Este año, junto a mí, en su barrera de sol, cuatro franceses. Con dos de ellos he hecho buenas migas. Bernard es de la Camarga, habla español y sabe la intemerata de hierros ganaderos, de toreros y del arte de Cúchares. Christian, que no habla ni papa de español, es también aficionado severo. Es de Burdeos.

Le pregunto por la botella de vino y me mira pasmado como solo saben hacerlo los franceses. Chapurreamos. Me señalo la boina y trato de convencerle de que siendo de Burdeos lo suyo es que se hubiera traído unas botellitas de Chateau d´Yquem. No se da por enterado. Les admiro. No solo vienen de lejos. Lo soportan todo. La lluvia, la incomodidad de la plaza, y, sin embargo, respiran Fiesta. Les admiro por lo mucho que saben. Porque, además de comprar libros de tauromaquia, los leen. Y porque, después de leerlos, preguntan con la humildad de quien sabe que no sabe. Tienen el pecado original de ser franceses. Y nosotros, los españolitos, el pecado mortal de creer que sabemos de toros por el mero hecho de haber nacido sobre la piel de toro.

Me estoy poniendo serio. Por los franchutes y, ahora, por Fernando Masedo. El crítico taurino de siempre. Hoy unos amigos le daban un merecido homenaje. No estuve en carne mortal porque entre corrida y corrida solo tengo tiempo para escribirles estas líneas. Masedo sabía de estas urgencias. Cuando llegué al Club Taurino, hace treinta años, ya estaba allí; se me antojaba un aficionado cabal. Luego compartimos tardes de toros y callejón; me gustaba fotografiarme a su lado, como si de ese modo pudiera atrapar para mí algo de lo mucho que llevaba visto en los ruedos. Hoy, ya para siempre, le echaré en falta por esas plazas de Dios. Su figura menuda y sus ojos achinados. Creo que me quería a pesar de mi mucha ignorancia (y no es un recurso literario). De lo que estoy seguro es que yo le seguiré queriendo.

En fin, tomo aire.

En Olivenza hay una Filarmónica. Bernard usa el shazam (¿se escribe así?) cada vez que suena un pasodoble. En Olivenza no hay una Filarmónica. Olivenza es una Filarmónica. Se lo hago saber al francés, pero ni por esas. Él sigue a lo suyo. Un tío que pregunta quién va de sobresaliente es un tío grande. Mientras, Christian se queja por lo bajini (y en francés) del poco trapío del ganado, de lo poco que emocionan algunos toreros y de la mano excesivamente generosa del presidente.

Olivenza sigue dictando clases magistrales en su ruedo. Este año me quedo con la que impartió un torero de plata, Julio López. Al atronar al segundo de Talavante, el toro le despachó una cornada. Hay cornadas con y sin aparato. En esta feria las ha habido barrocas como las de Adame o María del Mar Santos, y secas como la de Julio. Recibir cornadas no tiene mayor mérito, recibirlas y salir como salió Julio López camino de la enfermería es un Tratado Sumo de Ética. Solo Curro Javier, otra plata, hizo por él. Tuvo tanta grandeza el paso de Julio, solo y en majestad camino de los médicos, que ahora, al recordarlo, todo lo demás es poco.

######

» **Tareas**:
a. Traduce al inglés esta oración de la crónica: "Les admiro por lo mucho que saben."
b. Responde brevemente según la crónica:
(i) ¿De qué ciudad es Christian?
(ii) ¿Hace cuántos años llegó el narrador al Club Taurino?
(iii) ¿Qué torero de plata fue el único que hizo por Julio López?
c. Extrae de la crónica todo lo que va desde "Olivenza sigue dictando" hasta "demás es poco.".

######

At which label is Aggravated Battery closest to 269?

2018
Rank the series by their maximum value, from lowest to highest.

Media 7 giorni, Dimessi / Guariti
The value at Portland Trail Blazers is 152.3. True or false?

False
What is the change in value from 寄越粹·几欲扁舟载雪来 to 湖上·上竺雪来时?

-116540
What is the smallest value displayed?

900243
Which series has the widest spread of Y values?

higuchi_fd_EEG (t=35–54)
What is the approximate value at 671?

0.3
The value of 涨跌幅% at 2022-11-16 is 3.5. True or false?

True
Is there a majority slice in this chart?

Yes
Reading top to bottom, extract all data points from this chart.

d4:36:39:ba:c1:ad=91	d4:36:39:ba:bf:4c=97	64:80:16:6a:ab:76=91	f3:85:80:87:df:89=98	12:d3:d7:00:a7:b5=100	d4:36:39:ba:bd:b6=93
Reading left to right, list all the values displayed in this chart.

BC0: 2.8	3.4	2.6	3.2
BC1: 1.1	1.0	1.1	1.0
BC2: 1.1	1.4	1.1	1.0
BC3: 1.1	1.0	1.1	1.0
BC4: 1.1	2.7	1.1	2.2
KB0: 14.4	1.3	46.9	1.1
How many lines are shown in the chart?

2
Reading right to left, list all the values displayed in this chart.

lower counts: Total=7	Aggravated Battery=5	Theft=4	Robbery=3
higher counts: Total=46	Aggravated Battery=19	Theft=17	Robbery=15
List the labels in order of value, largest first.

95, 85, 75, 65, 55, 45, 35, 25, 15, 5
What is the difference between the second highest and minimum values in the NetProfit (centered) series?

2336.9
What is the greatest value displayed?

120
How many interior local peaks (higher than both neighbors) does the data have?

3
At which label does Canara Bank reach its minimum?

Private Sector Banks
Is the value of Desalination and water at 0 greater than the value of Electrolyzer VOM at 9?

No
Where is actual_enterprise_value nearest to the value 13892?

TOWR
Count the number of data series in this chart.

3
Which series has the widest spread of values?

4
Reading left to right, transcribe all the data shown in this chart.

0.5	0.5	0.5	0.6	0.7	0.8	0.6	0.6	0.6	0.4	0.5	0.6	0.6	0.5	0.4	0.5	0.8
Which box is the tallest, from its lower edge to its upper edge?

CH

######

» **Soluciones**:
a. I admire them for how much they know.

b.
(i) De Burdeos.
(ii) Hace treinta años.
(iii) Curro Javier.

c.
Olivenza sigue dictando clases magistrales en su ruedo. Este año me quedo con la que impartió un torero de plata, Julio López. Al atronar al segundo de Talavante, el toro le despachó una cornada. Hay cornadas con y sin aparato. En esta feria las ha habido barrocas como las de Adame o María del Mar Santos, y secas como la de Julio. Recibir cornadas no tiene mayor mérito, recibirlas y salir como salió Julio López camino de la enfermería es un Tratado Sumo de Ética. Solo Curro Javier, otra plata, hizo por él. Tuvo tanta grandeza el paso de Julio, solo y en majestad camino de los médicos, que ahora, al recordarlo, todo lo demás es poco.